As for the language support, English and Chinese dominate speech recognition technologies. This is due to the volume of investments in the speech recognition technology from Chinese companies and the US. However, there are free solutions, voice engines, which allow other companies to be included in the technology race. Mozilla DeepSpeech and, a completely open source solution, Kaldi are among the open solutions.
However, in order to add support for a language other than English or Chinese to free solutions, you need about 10 thousand hours of speech for training. And it should be marked data and the recording of various dialogues – only then acoustic language models can be well-trained.
There are many speech recognition services today and most of them are focused on English speech recognition. The main problem is the lack of additional mechanisms for the interpretation of recognition, which is why such systems provide several options, one of which may be correct, but it may not be the most probable one offered by these services.
As a result, people are uncomfortable using these technologies since they have to speak unnaturally and slowly. If the program can’t recognize what has been said, then the text need to be repeated again and again, which can be annoying. A person gets the feeling the technology is flawed; this negative effect could influence the success implementation factor if people refuse to communicate with the robot. Moreover, for those tasks where it could be applied, often, the alternative is low-skilled human work, where the cost of work may not be so high that it would be beneficial to apply.
Developers today lack user experience on how to properly build a dialogue between a person and a machine. For example, an interesting pattern can be noted – adults conduct a dialogue with the robot as with, to put it mildly, a silly person. In response to questions, they make a lot of explanations, start speaking slowly, hence there are various problems in building a dialogue, although they behave in the usual way with live operators having the same dialogue. In this case, children behave as naturally as possible, and they do not have problems in communication.
Speech recognition technologies are actively developing. Tasks that were previously considered impracticable have already been solved.

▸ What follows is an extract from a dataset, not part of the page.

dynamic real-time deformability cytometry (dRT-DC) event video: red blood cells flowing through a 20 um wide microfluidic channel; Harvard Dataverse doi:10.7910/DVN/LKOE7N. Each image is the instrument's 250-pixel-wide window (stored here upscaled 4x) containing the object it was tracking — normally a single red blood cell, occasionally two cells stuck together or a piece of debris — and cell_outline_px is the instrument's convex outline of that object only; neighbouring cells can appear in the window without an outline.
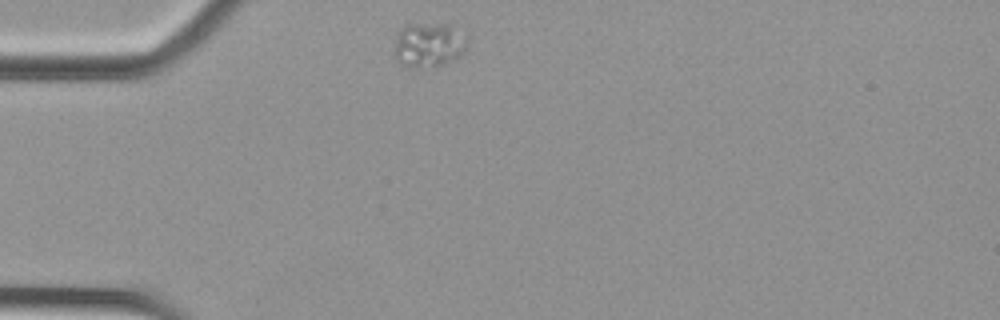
{"species": "Egyptian fruit bat (a non-hibernating species)", "species_latin": "Rousettus aegyptiacus", "temperature_condition": "cold", "stored_images_in_passage": 35, "camera_frame_rate_fps": 3000, "um_per_image_px": 0.085, "animal": {"sex": "female"}, "frame": {"image": 1, "passage_image": 1, "time_ms": 0.0, "image_size_px": [1000, 320], "cell_outline_px": [[464, 48], [460, 56], [456, 60], [432, 68], [408, 68], [400, 64], [396, 60], [396, 36], [400, 28], [404, 24], [448, 24], [464, 40]], "centroid_in_image_um": [36.35, 3.87], "position_along_channel_um": 48.7, "area_um2": 18.67}}
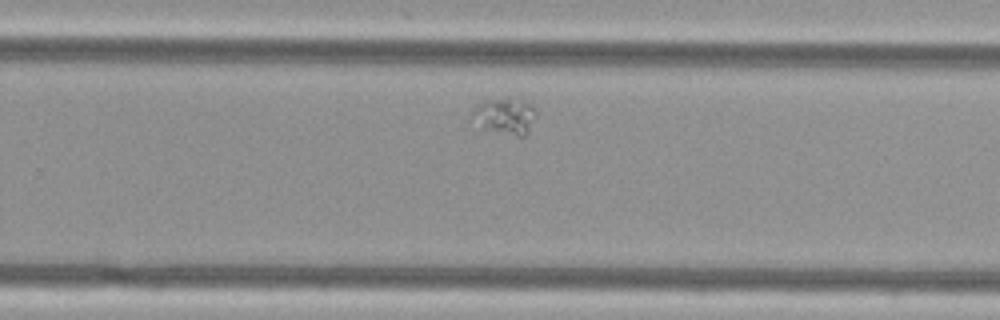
{"frame": {"image": 2, "passage_image": 25, "time_ms": 8.0, "image_size_px": [1000, 320], "cell_outline_px": [[536, 116], [528, 132], [524, 136], [516, 136], [484, 128], [468, 120], [468, 116], [476, 104], [488, 100], [508, 96], [512, 96], [524, 100], [532, 104], [536, 108]], "centroid_in_image_um": [42.89, 9.81], "position_along_channel_um": 286.9, "area_um2": 14.16}}
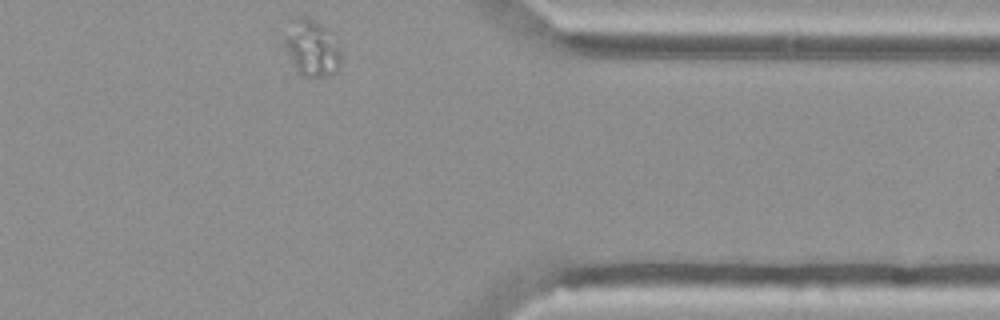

For example, the voice recognition technology with simultaneous conversation has already been implemented; smooth speech synthesis is applied, suitable for the level of human speech. Experts believe that in the next three years, significant technological growth associated with speech recognition will be observed. As a result, there will be many solutions with voice technologies in the field of business automation.
Speech recognition, voice biometrics and voice control have become reliable tools, thanks to the development of the technologies. For most tasks, speech recognition copes with its work. Difficulties remain with the recognition of telephone conversations or the separation of mono-recordings in stereo, but there is progress in this direction as well.
Today’s popular voice assistants are unlikely to become so massive, as it was thought a year ago, but the task of processing people’s call recordings remains relevant and will gain value in the service economy.